The Process module gathers together interesting geospatial algorithms along with an API that allows applications to discover what implementations are available at runtime.

Typical Use

While processes can be used directly (you can see how to do that below) the real benefit is the have a thread pool ready to execute processes in the background.

  1. Here is a code example showing creation of a process, and scheduling it to run in a thread pool:

    // 3 is one more then the current number of cpu cores
    ProcessExecutor backgroundExecutor = Processors.newProcessExecutor( 3, null );
    Process buffer = Processors.createProcess( new NameImpl("gt","buffer") );
    Map<String,Object> input = new KVP("features", inputFeatureCollection, "buffer", 0.01 );
    Progress progress = backgroundExecutor.schedule( buffer, input );
  2. You can check on the progress of a running process:

    if( progress.getProgress() == Progress.WORKING ){
      System.out.println( "Progress: Working");
    else {
      System.out.println( "Progress:"+progress.getProgress() + "percent complete" );
  3. To read the value when done:

    Map<String,Object> result = progress.get();
    SimpleFeatureCollection resultFeatureCollection = (SimpleFeatureCollection) result.get("features");
  4. If you ask for the value before the progress is complete your current thread will block while the value is produced.

    This is the Java Future API and represents a thread safe way of calculating something in a background thread.

Direct Use

By convention Process implementations have a static helper method that you can call directly.:

features = RasterToVectorProcess.process( gridCoverage, 2, Collections.EMPTY, null );

For instructions on how to use this method you will need to read the javadocs of the method in question.

By convention the last parameter is a progress monitor you can use to report back what is going on to your user - and let them cancel.

Since processes can take minuets to hours this is a good plan.:

features = RasterToVectorProcess.process( gridCoverage, 2, Collections.EMPTY, monitor );

This is all well and good - what else could happen to make things complicated?

Processors Utility Class

You can also use the Processors utility class to do things like list all the processes that are available to be called:

// find all the process factories and print out their names
Set<ProcessFactory> processFactories = Processors.getProcessFactories();
Iterator<ProcessFactory> iterator = processFactories.iterator();
while (iterator.hasNext()) {
    System.out.println("Process Factory: " + );

Setting up A Process

You can now create a Process object; and sort out what input it needs:

Name name = new NameImpl(ProcessFactory.GT_NAMESPACE, "RasterToVectorProcess");

Process r2v = Processors.createProcess(name);

Map<String, Object> params = new HashMap<String, Object>();

params.put(RasterToVectorFactory.RASTER.key, cov);
params.put(RasterToVectorFactory.BAND.key, Integer.valueOf(0));
params.put(RasterToVectorFactory.BOUNDS.key, env);
params.put(RasterToVectorFactory.OUTSIDE.key, Collections.singleton(0.0d));

You can execute your process by hand in the current thread (we are using a swing progress bar to report progress below).:

ProgressListener progress = new ProgressWindow(null);
Map<String, Object> results = r2v.execute(params, progress);

Using a ProcessorExecutor

The real fun with using the Processes utility class is that you can set up work and then schedule the work in two separate steps.
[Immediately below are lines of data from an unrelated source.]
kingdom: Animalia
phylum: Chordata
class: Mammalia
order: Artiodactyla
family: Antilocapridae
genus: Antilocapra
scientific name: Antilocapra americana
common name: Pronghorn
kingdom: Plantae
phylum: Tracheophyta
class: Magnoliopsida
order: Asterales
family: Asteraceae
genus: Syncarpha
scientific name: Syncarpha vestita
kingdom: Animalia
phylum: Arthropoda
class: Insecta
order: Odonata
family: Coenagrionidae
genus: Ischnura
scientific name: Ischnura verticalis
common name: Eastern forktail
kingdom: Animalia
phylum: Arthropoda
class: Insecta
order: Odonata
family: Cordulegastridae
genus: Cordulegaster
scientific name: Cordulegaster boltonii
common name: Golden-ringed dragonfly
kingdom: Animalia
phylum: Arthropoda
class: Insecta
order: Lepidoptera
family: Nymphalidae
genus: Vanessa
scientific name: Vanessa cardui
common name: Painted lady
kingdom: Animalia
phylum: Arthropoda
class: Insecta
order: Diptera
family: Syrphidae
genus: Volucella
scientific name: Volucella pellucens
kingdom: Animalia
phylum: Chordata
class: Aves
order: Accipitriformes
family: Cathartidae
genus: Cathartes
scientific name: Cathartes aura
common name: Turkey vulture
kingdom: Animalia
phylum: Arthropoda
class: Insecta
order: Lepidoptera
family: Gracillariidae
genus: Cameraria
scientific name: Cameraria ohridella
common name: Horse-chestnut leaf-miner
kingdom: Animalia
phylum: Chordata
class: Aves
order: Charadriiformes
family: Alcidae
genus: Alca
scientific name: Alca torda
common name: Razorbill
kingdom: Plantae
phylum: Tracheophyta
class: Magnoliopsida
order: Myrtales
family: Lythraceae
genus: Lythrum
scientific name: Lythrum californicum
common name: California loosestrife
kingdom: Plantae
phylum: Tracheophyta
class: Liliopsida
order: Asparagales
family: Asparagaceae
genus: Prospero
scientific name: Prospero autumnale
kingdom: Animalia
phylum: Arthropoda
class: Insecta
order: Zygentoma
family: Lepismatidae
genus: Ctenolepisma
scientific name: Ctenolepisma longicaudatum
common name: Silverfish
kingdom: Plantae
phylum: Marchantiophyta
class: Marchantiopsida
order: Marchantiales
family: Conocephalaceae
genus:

This is a great way to use todays multi-core processors in your application.

  1. You can then use a ProcessorExecutor is going to be in charge of running your processes - you can indicate how many threads you want it to keep going at once.

    A good idea is the number of cores you have plus 1.:

    ProcessExecutor schedule = Processors.newProcessExecutor( 3, null );
  2. You can then schedule your process - which will produce a Progress - this is a placeholder object that you can use to retrive the answer when it is ready.

    You can think of it like a “work ticket”.:

    Process workTicket = schedule.submit( buffer, input );
  3. When you want the answer:

    Map<String,Object> answer = workTicket.get();
4 The advantage of this technique is that you can get an object that represents the
activity of doing the work; it will not actually do anything until you need the work done.